In the end, I decided I was alright with my trust issues. Trust was attached to results. To certain deliverables: good care; meticulous, skilled surgeries; adequate and accurate follow ups. Faith, as I would search for it now, would not be attached to certain things. Good and bad outcomes fell on everyone, everyday. Who were we to expect only the best? Faith would be about finding provisions all around me. To miss what didn’t come through for us, but to believe the act of giving never stops.

I never did see a doctor, but I got a diagnosis and enough pain and anti-nausea meds to treat me. As I waited for my friend to pull the car around, I caught a television segment on “mind over medication.” The attractive young doctor in a blue wrap dress cited two studies about the power of the mind to fight pain. There were holes in her argument, places she invited leaps of reasons to reach conclusions but the concepts of healing through giving to others and through receiving care resonate with me.
The first said “giving to others” produces chemicals in the body that alleviate pain and in the case of one man with MS allowed him to live 11 years after he ceased his 12 prescriptive drugs to treat MS (The doctors said he’d live only 1 year without them). The second study showed that the presence of a doctor you trust and who shows a belief in your ability to get better (a healer she called it) is as important as the treatment itself. “A doctor is the placebo effect.”

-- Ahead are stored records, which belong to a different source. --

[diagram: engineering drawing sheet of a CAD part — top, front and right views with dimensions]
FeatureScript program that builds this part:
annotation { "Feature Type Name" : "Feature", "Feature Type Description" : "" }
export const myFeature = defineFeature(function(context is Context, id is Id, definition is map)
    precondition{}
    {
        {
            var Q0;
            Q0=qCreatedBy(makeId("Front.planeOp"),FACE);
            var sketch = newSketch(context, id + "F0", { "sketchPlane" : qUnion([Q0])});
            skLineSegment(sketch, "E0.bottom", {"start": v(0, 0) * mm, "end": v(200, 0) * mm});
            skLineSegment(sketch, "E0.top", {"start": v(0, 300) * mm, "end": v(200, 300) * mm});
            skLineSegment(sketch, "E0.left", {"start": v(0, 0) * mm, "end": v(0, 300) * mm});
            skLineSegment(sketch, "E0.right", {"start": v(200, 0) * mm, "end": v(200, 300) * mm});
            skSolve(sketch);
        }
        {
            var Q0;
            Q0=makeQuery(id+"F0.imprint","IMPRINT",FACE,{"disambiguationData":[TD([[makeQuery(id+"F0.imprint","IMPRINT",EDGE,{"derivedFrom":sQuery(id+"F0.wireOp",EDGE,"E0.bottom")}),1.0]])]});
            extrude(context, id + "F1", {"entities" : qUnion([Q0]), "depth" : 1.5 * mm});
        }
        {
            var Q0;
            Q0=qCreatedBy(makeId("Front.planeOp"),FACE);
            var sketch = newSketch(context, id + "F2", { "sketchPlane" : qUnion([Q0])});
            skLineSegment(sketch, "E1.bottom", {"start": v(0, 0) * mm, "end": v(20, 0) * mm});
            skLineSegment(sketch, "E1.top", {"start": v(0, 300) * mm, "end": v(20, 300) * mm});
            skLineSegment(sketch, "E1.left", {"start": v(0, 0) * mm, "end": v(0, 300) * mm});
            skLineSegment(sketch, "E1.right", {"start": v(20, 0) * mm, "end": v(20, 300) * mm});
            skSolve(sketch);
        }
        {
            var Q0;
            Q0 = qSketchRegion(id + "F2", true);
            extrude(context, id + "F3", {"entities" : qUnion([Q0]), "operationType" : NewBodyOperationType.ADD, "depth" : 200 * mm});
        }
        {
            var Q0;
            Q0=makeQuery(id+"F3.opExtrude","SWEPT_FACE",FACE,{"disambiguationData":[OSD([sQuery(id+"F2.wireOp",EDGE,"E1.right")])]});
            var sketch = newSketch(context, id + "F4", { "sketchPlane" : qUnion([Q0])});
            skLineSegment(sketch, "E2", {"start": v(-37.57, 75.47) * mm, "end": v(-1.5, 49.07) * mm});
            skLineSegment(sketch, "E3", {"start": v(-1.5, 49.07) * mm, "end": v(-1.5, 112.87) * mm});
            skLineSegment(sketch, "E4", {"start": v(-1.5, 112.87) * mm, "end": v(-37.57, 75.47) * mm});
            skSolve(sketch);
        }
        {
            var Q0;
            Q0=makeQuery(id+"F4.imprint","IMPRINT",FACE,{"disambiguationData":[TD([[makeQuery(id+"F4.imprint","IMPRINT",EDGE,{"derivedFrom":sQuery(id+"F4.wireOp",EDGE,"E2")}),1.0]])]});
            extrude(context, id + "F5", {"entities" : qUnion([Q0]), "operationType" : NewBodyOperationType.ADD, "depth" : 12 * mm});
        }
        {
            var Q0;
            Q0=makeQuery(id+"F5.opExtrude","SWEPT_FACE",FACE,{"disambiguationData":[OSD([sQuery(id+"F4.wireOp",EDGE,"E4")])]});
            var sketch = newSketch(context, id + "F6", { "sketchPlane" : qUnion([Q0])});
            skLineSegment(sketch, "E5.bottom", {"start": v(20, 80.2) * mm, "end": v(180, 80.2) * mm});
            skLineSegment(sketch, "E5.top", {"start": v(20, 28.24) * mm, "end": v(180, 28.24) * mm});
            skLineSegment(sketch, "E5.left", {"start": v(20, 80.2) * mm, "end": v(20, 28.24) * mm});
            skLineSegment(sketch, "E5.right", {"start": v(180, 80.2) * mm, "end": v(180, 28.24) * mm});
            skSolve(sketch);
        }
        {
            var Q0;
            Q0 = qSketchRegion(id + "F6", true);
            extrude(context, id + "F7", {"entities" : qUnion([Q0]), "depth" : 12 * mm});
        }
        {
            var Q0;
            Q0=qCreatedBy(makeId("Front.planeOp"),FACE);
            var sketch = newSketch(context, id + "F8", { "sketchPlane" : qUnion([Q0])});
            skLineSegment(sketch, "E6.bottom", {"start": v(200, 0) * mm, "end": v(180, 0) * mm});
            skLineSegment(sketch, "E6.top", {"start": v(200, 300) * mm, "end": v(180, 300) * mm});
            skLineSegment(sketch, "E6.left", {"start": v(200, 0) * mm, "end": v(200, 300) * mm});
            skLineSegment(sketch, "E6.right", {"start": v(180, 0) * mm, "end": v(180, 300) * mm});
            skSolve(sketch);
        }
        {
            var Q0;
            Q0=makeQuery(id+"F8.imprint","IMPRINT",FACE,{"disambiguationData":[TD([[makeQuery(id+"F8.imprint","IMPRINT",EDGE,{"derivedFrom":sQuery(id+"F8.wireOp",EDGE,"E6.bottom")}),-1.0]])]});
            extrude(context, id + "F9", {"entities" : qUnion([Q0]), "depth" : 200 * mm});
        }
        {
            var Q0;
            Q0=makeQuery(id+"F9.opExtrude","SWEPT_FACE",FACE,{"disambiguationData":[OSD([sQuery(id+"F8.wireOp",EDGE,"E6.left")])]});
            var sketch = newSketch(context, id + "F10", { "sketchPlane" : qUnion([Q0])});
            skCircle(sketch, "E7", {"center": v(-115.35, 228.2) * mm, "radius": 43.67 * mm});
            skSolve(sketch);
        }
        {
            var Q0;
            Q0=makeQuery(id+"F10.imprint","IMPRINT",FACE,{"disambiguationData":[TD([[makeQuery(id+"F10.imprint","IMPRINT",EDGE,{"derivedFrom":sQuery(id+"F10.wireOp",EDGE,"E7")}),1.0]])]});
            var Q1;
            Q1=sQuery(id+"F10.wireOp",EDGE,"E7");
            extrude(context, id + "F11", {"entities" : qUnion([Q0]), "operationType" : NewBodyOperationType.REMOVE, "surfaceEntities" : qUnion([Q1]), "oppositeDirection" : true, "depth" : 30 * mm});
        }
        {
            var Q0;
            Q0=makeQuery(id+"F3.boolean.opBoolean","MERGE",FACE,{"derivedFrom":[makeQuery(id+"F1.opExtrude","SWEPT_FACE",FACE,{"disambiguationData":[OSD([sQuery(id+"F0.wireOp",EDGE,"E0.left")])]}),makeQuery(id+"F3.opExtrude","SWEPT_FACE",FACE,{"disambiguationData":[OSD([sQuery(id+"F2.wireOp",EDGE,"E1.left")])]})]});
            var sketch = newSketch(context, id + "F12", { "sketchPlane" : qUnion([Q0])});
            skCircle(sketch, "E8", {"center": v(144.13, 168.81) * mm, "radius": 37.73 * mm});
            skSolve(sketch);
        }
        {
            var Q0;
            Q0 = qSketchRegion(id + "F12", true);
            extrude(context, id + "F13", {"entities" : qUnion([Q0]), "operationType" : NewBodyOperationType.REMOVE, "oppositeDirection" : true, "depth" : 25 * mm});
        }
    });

Every day I get a medical bill and I am floored by the rising costs, the increase in tests for diagnosis (more items on the bill) and yet the decrease in time we ever interact with another human being. The system is broken. The costs are too high. ($10,000 for our last Children’s ER visit, to be left for 8 hours in a room, with me doing all the work of suctioning, nebulizing, oxygen monitoring, etc). The doctors can’t fight the economics of it anymore. No one can tell you in advance what a procedure costs and good luck getting clear answers afterwords.

Perhaps it is more accurate to call whoever or whatever cared for me today: “The Provider.” I never saw their face but I did benefit from the provisions. If I saw a “healer” (one who believed in my worth and ability to get better) it was in my friend who stayed with me those five hours.

That was enough for today. Will it be enough for tomorrow?

For those commenting: Have you heard this term “The Provider” in lieu of the doctor?
What term do you use to describe G-d when you pray?